● **What you are asked to do**: Copy out the items below, substituting "Метеорологи" for "Синоптики" and keeping everything else the same. Leave the pictures out.

- - -

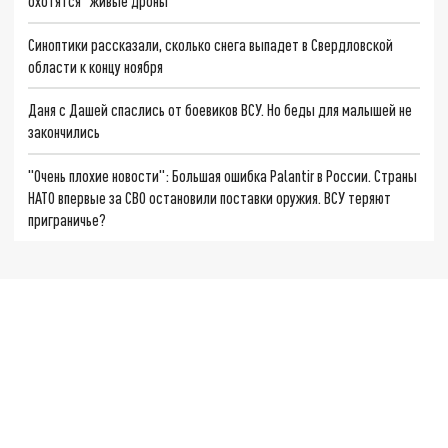
охотятся "живые дроны"
Синоптики рассказали, сколько снега выпадет в Свердловской
области к концу ноября
Даня с Дашей спаслись от боевиков ВСУ. Но беды для малышей не
закончились
"Очень плохие новости": Большая ошибка Palantir в России. Страны
НАТО впервые за СВО остановили поставки оружия. ВСУ теряют
приграничье?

- - -

● **Response below**:
охотятся "живые дроны"
Метеорологи рассказали, сколько снега выпадет в Свердловской
области к концу ноября
Даня с Дашей спаслись от боевиков ВСУ. Но беды для малышей не
закончились
"Очень плохие новости": Большая ошибка Palantir в России. Страны
НАТО впервые за СВО остановили поставки оружия. ВСУ теряют
приграничье?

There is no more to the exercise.